### Supplied records

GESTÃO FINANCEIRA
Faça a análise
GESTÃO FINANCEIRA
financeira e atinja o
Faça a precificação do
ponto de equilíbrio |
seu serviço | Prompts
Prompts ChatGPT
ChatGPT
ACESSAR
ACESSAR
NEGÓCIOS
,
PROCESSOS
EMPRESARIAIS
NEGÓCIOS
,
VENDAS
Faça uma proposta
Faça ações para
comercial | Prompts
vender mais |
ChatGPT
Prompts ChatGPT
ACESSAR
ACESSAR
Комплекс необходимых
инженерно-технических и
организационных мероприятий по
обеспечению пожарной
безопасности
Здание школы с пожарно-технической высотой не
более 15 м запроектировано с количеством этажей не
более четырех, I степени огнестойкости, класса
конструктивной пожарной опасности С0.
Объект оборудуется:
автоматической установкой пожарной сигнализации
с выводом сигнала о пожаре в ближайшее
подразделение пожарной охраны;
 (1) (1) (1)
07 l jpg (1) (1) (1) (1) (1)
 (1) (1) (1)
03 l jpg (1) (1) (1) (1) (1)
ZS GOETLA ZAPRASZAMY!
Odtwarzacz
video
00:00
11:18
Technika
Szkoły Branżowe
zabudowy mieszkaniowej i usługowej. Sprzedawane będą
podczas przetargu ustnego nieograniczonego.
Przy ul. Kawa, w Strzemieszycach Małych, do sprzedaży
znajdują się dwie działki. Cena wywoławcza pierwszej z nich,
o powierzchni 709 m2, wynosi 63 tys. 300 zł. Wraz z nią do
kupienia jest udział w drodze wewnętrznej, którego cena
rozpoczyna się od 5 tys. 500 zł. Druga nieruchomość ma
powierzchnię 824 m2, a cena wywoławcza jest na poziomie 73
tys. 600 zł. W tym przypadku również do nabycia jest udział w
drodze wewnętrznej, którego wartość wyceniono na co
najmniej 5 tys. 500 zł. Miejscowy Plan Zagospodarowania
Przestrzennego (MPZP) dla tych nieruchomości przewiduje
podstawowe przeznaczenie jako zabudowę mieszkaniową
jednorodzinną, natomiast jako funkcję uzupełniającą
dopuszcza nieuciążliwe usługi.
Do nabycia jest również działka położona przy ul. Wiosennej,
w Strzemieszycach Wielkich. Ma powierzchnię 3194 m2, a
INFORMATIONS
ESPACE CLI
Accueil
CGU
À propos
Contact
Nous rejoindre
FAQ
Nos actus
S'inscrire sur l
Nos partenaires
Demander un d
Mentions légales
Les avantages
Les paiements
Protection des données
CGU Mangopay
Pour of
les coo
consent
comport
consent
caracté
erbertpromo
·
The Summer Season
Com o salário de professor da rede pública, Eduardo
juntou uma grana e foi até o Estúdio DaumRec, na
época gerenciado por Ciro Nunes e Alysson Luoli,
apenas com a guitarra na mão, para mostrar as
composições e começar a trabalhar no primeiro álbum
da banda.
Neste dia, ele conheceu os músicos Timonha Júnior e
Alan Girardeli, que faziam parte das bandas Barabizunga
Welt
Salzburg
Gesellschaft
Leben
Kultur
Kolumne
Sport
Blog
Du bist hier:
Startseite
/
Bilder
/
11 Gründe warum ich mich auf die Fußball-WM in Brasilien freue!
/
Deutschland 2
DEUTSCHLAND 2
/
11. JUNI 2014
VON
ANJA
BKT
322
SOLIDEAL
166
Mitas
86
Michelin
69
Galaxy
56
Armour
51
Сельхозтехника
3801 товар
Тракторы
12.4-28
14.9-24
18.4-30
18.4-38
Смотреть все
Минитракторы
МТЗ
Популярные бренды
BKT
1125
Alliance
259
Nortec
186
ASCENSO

### Your objective
Output each entry exactly as written, leaving none out.

### Answer to this problem
GESTÃO FINANCEIRA
Faça a análise
GESTÃO FINANCEIRA
financeira e atinja o
Faça a precificação do
ponto de equilíbrio |
seu serviço | Prompts
Prompts ChatGPT
ChatGPT
ACESSAR
ACESSAR
NEGÓCIOS
,
PROCESSOS
EMPRESARIAIS
NEGÓCIOS
,
VENDAS
Faça uma proposta
Faça ações para
comercial | Prompts
vender mais |
ChatGPT
Prompts ChatGPT
ACESSAR
ACESSAR
Комплекс необходимых
инженерно-технических и
организационных мероприятий по
обеспечению пожарной
безопасности
Здание школы с пожарно-технической высотой не
более 15 м запроектировано с количеством этажей не
более четырех, I степени огнестойкости, класса
конструктивной пожарной опасности С0.
Объект оборудуется:
автоматической установкой пожарной сигнализации
с выводом сигнала о пожаре в ближайшее
подразделение пожарной охраны;
 (1) (1) (1)
07 l jpg (1) (1) (1) (1) (1)
 (1) (1) (1)
03 l jpg (1) (1) (1) (1) (1)
ZS GOETLA ZAPRASZAMY!
Odtwarzacz
video
00:00
11:18
Technika
Szkoły Branżowe
zabudowy mieszkaniowej i usługowej. Sprzedawane będą
podczas przetargu ustnego nieograniczonego.
Przy ul. Kawa, w Strzemieszycach Małych, do sprzedaży
znajdują się dwie działki. Cena wywoławcza pierwszej z nich,
o powierzchni 709 m2, wynosi 63 tys. 300 zł. Wraz z nią do
kupienia jest udział w drodze wewnętrznej, którego cena
rozpoczyna się od 5 tys. 500 zł. Druga nieruchomość ma
powierzchnię 824 m2, a cena wywoławcza jest na poziomie 73
tys. 600 zł. W tym przypadku również do nabycia jest udział w
drodze wewnętrznej, którego wartość wyceniono na co
najmniej 5 tys. 500 zł. Miejscowy Plan Zagospodarowania
Przestrzennego (MPZP) dla tych nieruchomości przewiduje
podstawowe przeznaczenie jako zabudowę mieszkaniową
jednorodzinną, natomiast jako funkcję uzupełniającą
dopuszcza nieuciążliwe usługi.
Do nabycia jest również działka położona przy ul. Wiosennej,
w Strzemieszycach Wielkich. Ma powierzchnię 3194 m2, a
INFORMATIONS
ESPACE CLI
Accueil
CGU
À propos
Contact
Nous rejoindre
FAQ
Nos actus
S'inscrire sur l
Nos partenaires
Demander un d
Mentions légales
Les avantages
Les paiements
Protection des données
CGU Mangopay
Pour of
les coo
consent
comport
consent
caracté
erbertpromo
·
The Summer Season
Com o salário de professor da rede pública, Eduardo
juntou uma grana e foi até o Estúdio DaumRec, na
época gerenciado por Ciro Nunes e Alysson Luoli,
apenas com a guitarra na mão, para mostrar as
composições e começar a trabalhar no primeiro álbum
da banda.
Neste dia, ele conheceu os músicos Timonha Júnior e
Alan Girardeli, que faziam parte das bandas Barabizunga
Welt
Salzburg
Gesellschaft
Leben
Kultur
Kolumne
Sport
Blog
Du bist hier:
Startseite
/
Bilder
/
11 Gründe warum ich mich auf die Fußball-WM in Brasilien freue!
/
Deutschland 2
DEUTSCHLAND 2
/
11. JUNI 2014
VON
ANJA
BKT
322
SOLIDEAL
166
Mitas
86
Michelin
69
Galaxy
56
Armour
51
Сельхозтехника
3801 товар
Тракторы
12.4-28
14.9-24
18.4-30
18.4-38
Смотреть все
Минитракторы
МТЗ
Популярные бренды
BKT
1125
Alliance
259
Nortec
186
ASCENSO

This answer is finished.